(Entries from a data collection)

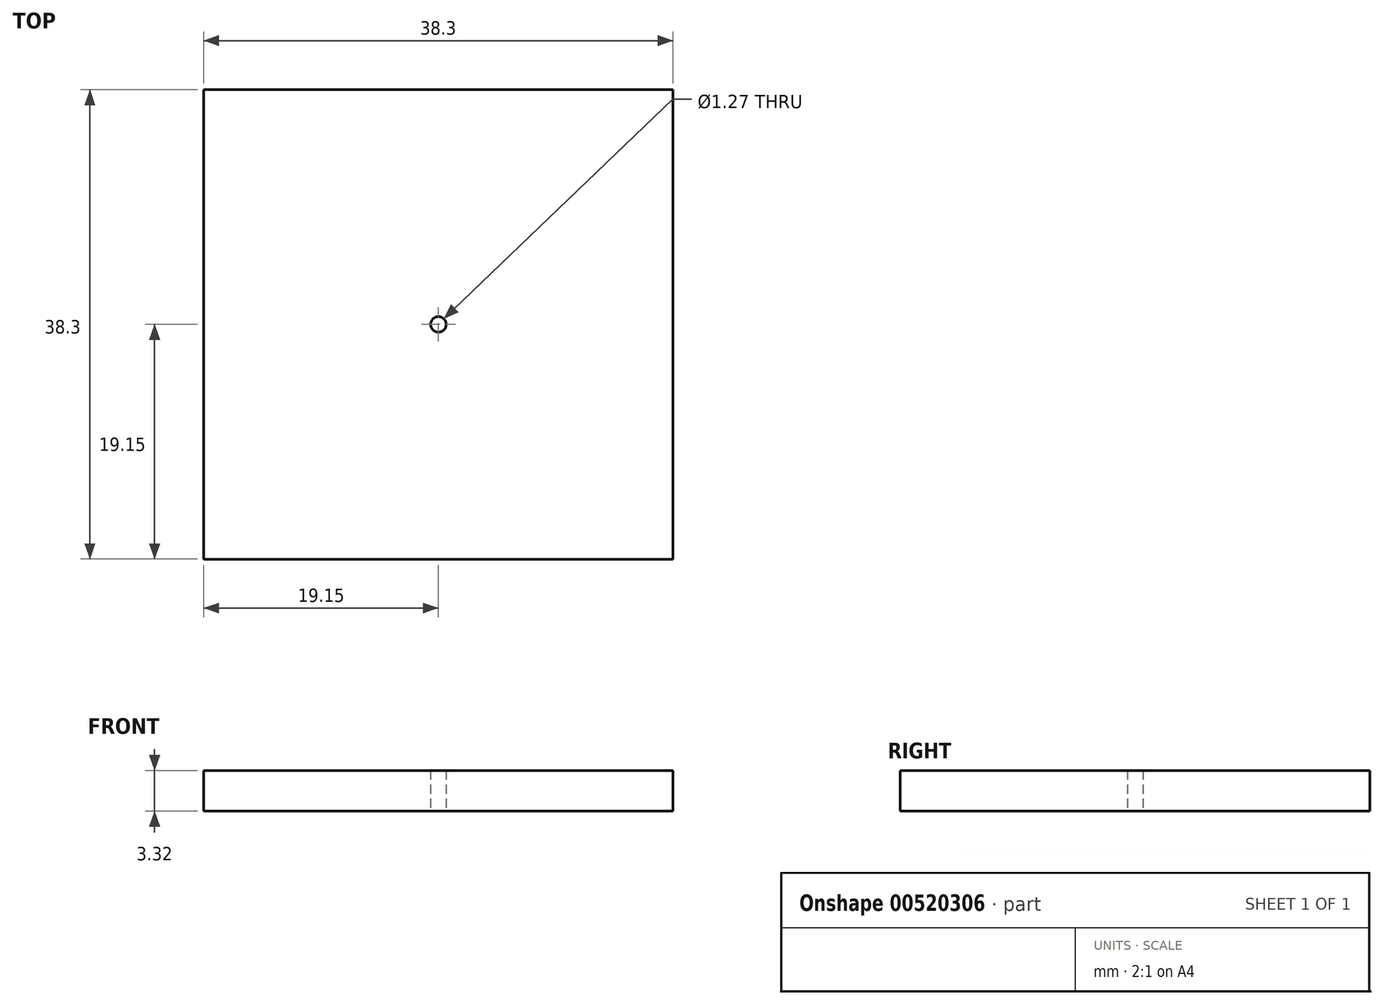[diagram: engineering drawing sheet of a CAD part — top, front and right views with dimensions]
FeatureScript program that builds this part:
annotation { "Feature Type Name" : "Feature", "Feature Type Description" : "" }
export const myFeature = defineFeature(function(context is Context, id is Id, definition is map)
    precondition{}
    {
        {
            var Q0;
            Q0=qCreatedBy(makeId("Front.planeOp"),FACE);
            var sketch = newSketch(context, id + "F0", { "sketchPlane" : qUnion([Q0])});
            skLineSegment(sketch, "E0.bottom", {"start": v(19.15, -1.66) * mm, "end": v(-19.15, -1.66) * mm});
            skLineSegment(sketch, "E0.top", {"start": v(19.15, 1.66) * mm, "end": v(-19.15, 1.66) * mm});
            skLineSegment(sketch, "E0.left", {"start": v(19.15, -1.66) * mm, "end": v(19.15, 1.66) * mm});
            skLineSegment(sketch, "E0.right", {"start": v(-19.15, -1.66) * mm, "end": v(-19.15, 1.66) * mm});
            skPoint(sketch, "E0.middle", {"position": v(0, 0) * mm});
            skSolve(sketch);
        }
        {
            var Q0;
            Q0 = qSketchRegion(id + "F0", true);
            extrude(context, id + "F1", {"entities" : qUnion([Q0]), "depth" : 38.3 * mm, "offsetDistance" : 25.4 * mm});
        }
        {
            var Q0;
            Q0=makeQuery(id+"F1.opExtrude","SWEPT_BODY",BODY,{"disambiguationData":[OSD([sQuery(id+"F0.wireOp",EDGE,"E0.bottom"),sQuery(id+"F0.wireOp",EDGE,"E0.top"),sQuery(id+"F0.wireOp",EDGE,"E0.left"),sQuery(id+"F0.wireOp",EDGE,"E0.right")])]});
            var Q1;
            Q1=makeQuery(id+"F1.opExtrude","CAP_FACE",FACE,{"disambiguationData":[OSD([sQuery(id+"F0.wireOp",EDGE,"E0.bottom"),sQuery(id+"F0.wireOp",EDGE,"E0.top"),sQuery(id+"F0.wireOp",EDGE,"E0.left"),sQuery(id+"F0.wireOp",EDGE,"E0.right")])],"isStart":true});
            transform(context, id + "F2", {"entities" : qUnion([Q0]), "transformType" : TransformType.TRANSLATION_DISTANCE, "transformDirection" : qUnion([Q1]), "distance" : 19.15 * mm, "makeCopy" : false});
        }
        {
            var Q0;
            Q0=makeQuery(id+"F1.opExtrude","SWEPT_FACE",FACE,{"disambiguationData":[OSD([sQuery(id+"F0.wireOp",EDGE,"E0.bottom")])]});
            var sketch = newSketch(context, id + "F3", { "sketchPlane" : qUnion([Q0])});
            skPoint(sketch, "E1", {"position": v(0, 0) * mm});
            skSolve(sketch);
        }
        {
            var Q0;
            Q0=sQuery(id+"F3.wireOp",VERTEX,"E1");
            var Q1;
            Q1=makeQuery(id+"F1.opExtrude","SWEPT_BODY",BODY,{"disambiguationData":[OSD([sQuery(id+"F0.wireOp",EDGE,"E0.bottom"),sQuery(id+"F0.wireOp",EDGE,"E0.top"),sQuery(id+"F0.wireOp",EDGE,"E0.left"),sQuery(id+"F0.wireOp",EDGE,"E0.right")])]});
            hole(context, id + "F4", {"style" : HoleStyle.SIMPLE, "endStyle" : HoleEndStyle.THROUGH, "holeDiameter" : 1.27 * mm, "isTappedThrough" : true, "tappedDepth" : 12.7 * mm, "tapClearance" : 3, "locations" : qUnion([Q0]), "scope" : qUnion([Q1])});
        }
    });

§ **THE TASK**
Copy every line in the entries above that contains the string "position".

§ **RESULT OF THIS TASK**
            skPoint(sketch, "E0.middle", {"position": v(0, 0) * mm});
            skPoint(sketch, "E1", {"position": v(0, 0) * mm});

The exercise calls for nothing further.